╭─ Extracted records

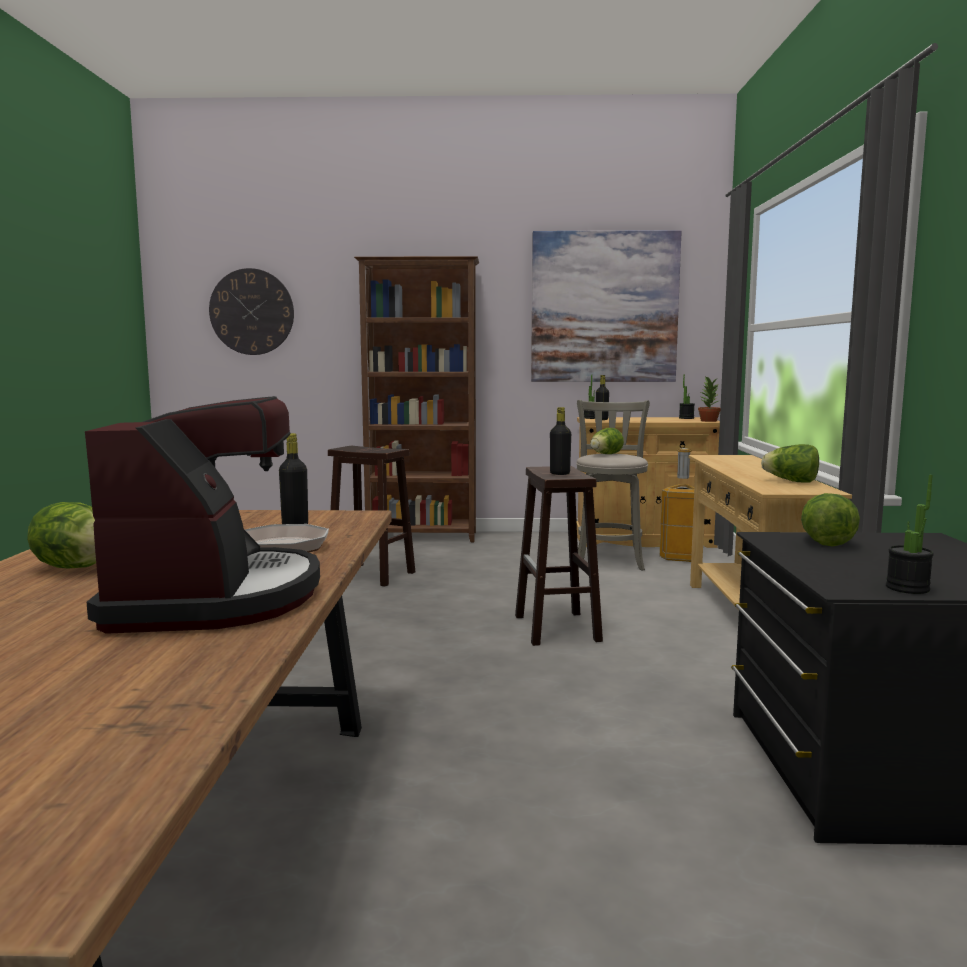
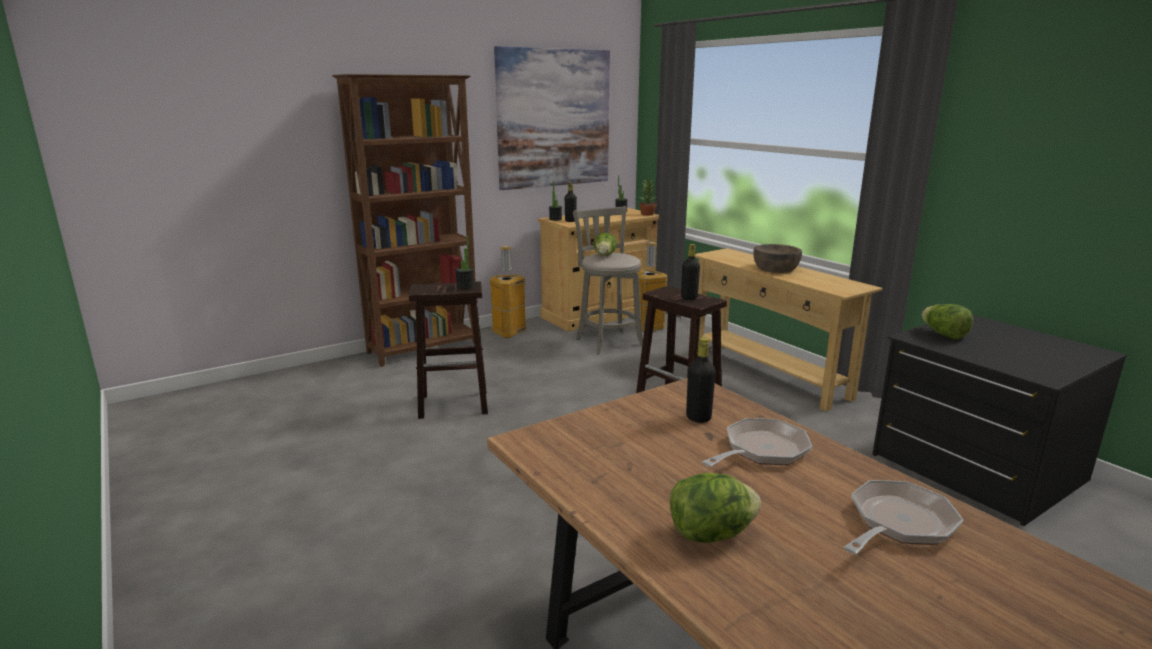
camera: 35 degrees left, 10 degrees up
coffee machine [85,396,320,634] -> frying pan [843,480,963,554]
wall clock [209,268,294,355] -> none
lettuce [761,444,819,482] -> none
potted plant [886,475,934,594] -> potted plant moved to [455,235,474,289]
none -> trash can [490,246,527,338]
none -> brown bowl [753,244,802,273]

╰─

Work request »
Could you set down verbatim the lines from the beginning of the entries above through the line containing "none -> trash can [490,246,527,338]", both included, leaving out the pictures?

Solution to the exercise »
camera: 35 degrees left, 10 degrees up
coffee machine [85,396,320,634] -> frying pan [843,480,963,554]
wall clock [209,268,294,355] -> none
lettuce [761,444,819,482] -> none
potted plant [886,475,934,594] -> potted plant moved to [455,235,474,289]
none -> trash can [490,246,527,338]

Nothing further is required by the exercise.